Sans famille ni amis à Montréal, Bey Ferhat a été enterré par des Pakistanais, des Marocains et des Bosniaques, mercredi 31 mai au carré musulman du cimetière de Laval. A l’exception du consul général d’Algérie à Montréal, M. Sebaa Abdelaziz, et de l’attaché de la chancellerie, aucun Algérien ni représentants d’associations n’étaient présents à l’enterrement. Toutes les associations ont été avisées du jour et de l’heure de l’inhumation par un courriel le 30 mai. M. Abdelaziz Sebaa dira simplement plus tard, «J’étais surpris, personne de la communauté n’était présent à l’enterrement». M. Seloui Mustapha, le responsable des services funéraires du Centre islamique du Québec (CIQ), déplore dans ce cas précis le manque d’intérêt des Algériens envers leur mort et réclame le paiement des frais de l’enterrement qui s’élève à 2.500 $.

Mourad Bouzegza, bénévole algérien, est chargé de réunir la somme auprès de la communauté. Depuis deux mois, il a collecté la somme de 1.120 $ dont un chèque de 500 $ offert par les membres du Centre culturel algérien à Montréal et un autre du Centre islamique du Québec. Pour honorer son engagement auprès des services funéraires du Centre islamique du Québec (CIQ), Mourad Bouzegza compte sur la solidarité des Algériens qui ont participé il y a trois mois à la recherche des familles des défunts. Bey Ferhat est mort dans la rue le 29 avril 2006, il a passé trente et un jours à la morgue du Salon funéraire Magnus Poirier à Montréal. Agé de 54 ans, il vivait seul et a été retrouvé mort dans la rue par des passants qui ont signalé son cas aux urgences. Son père, Mohamed Bey, et sa mère, Tadjir Djouher, sont décédés. Apparemment, il était malade et l’autopsie a confirmé ses problèmes de santé. Sa mort a coïncidé avec celle de Zaoual Abdelmadjid dont la dépouille a été rapatriée à Annaba le 17 mai dernier à la demande de sa famille. Au lendemain de l’enterrement d’un musulman, les femmes prennent le relais des hommes et chaque matin, pendant plusieurs jours, elles se recueillent sur la tombe du mort. Ce qui n’est pas souvent le cas à l’étranger. Dans le cas de Bey Ferhat, personne n’ira rafraîchir sa tombe et murmurer des versets coraniques dont il a tant besoin dans sa solitude éternelle.

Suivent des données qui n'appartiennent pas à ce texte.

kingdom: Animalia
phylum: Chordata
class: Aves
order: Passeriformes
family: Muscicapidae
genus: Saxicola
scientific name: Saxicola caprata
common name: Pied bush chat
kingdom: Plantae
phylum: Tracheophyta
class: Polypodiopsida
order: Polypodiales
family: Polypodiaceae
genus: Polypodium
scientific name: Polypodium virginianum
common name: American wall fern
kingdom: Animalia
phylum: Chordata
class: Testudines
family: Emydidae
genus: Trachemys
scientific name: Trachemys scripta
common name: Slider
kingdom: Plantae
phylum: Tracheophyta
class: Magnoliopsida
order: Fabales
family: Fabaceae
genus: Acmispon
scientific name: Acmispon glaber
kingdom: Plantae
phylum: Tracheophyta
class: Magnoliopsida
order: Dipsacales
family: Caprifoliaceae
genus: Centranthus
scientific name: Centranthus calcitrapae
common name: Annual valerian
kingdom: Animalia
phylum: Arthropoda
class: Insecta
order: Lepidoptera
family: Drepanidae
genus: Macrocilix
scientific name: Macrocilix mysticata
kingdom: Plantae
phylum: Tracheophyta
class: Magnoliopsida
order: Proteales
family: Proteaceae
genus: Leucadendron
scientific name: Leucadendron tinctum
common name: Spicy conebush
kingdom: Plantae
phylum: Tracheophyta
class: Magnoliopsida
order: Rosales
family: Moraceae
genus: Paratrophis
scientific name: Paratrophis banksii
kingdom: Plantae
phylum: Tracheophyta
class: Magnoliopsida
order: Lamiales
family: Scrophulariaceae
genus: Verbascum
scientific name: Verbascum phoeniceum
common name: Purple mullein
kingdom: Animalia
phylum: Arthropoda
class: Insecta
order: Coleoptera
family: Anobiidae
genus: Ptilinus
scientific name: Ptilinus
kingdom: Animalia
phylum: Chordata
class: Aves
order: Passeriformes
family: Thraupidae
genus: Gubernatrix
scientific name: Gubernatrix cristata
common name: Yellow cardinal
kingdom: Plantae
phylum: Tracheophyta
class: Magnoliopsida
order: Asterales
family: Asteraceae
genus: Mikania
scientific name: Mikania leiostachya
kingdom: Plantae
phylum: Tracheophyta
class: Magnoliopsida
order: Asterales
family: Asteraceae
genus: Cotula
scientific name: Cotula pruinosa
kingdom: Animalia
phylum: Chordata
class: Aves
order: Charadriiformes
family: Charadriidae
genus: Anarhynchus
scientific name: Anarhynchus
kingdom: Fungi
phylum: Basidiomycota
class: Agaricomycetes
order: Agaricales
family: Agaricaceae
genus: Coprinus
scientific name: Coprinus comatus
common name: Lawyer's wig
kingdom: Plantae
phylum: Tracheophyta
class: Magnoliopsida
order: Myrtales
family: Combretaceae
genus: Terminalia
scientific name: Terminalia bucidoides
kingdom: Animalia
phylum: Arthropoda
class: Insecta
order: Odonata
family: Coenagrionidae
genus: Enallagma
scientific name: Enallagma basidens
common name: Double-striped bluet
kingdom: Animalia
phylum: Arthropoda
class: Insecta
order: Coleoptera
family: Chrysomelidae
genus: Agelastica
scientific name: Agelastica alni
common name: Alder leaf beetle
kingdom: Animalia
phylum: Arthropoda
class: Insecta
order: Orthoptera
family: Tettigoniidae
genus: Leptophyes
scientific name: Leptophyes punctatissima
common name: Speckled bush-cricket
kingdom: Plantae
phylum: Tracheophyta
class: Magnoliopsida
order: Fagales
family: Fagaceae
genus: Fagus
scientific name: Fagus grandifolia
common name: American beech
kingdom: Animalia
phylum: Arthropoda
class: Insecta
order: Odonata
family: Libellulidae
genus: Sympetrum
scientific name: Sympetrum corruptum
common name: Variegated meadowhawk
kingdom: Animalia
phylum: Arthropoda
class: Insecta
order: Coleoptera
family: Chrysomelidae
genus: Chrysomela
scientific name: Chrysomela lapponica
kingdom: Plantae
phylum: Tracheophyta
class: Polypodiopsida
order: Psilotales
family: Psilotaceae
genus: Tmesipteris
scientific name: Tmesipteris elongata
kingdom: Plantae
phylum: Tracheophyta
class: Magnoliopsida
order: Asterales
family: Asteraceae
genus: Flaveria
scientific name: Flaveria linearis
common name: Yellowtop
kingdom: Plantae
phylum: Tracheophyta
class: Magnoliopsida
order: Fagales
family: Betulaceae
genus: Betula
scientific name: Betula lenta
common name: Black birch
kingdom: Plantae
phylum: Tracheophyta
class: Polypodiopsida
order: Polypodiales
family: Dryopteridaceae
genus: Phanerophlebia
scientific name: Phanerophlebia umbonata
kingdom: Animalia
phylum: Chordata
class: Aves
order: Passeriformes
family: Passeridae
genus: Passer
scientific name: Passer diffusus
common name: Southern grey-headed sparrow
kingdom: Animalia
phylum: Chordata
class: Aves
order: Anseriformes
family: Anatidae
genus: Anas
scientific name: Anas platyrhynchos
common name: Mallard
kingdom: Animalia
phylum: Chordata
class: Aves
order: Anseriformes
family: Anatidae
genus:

C’est ça le destin d’un exilé et la fin qui regroupent les affres de la solitude et de la mort décrites dans la chanson du regretté El-Hadj El-Hachemi Guerrouabi «Bahr Ettouffan», dont certains passages «Loukan matt bin Yadya, nadafnou ou nabra mna lkya nzour kabrou sabha ouaâchia», évoquent le désespoir, la douleur et les regrets qu’affichent une personne exprimant toute sa peine en apprenant la perte d’un être cher. A Montréal, Bey Ferhat n’a personne pour le pleurer. Nous reviendrons dans une prochaine édition sur l’histoire de plusieurs Algériens décédés et enterrés en Amérique du Nord, loin de leur famille et de leur pays d’origine.